/---

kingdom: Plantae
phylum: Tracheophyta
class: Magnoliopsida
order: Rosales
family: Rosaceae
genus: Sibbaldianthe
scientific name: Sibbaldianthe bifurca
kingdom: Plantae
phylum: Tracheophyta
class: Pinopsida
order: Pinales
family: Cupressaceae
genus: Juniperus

\---

> The problem: Print every line of the material above word for word, in the same order.

> Answer for the task:
kingdom: Plantae
phylum: Tracheophyta
class: Magnoliopsida
order: Rosales
family: Rosaceae
genus: Sibbaldianthe
scientific name: Sibbaldianthe bifurca
kingdom: Plantae
phylum: Tracheophyta
class: Pinopsida
order: Pinales
family: Cupressaceae
genus: Juniperus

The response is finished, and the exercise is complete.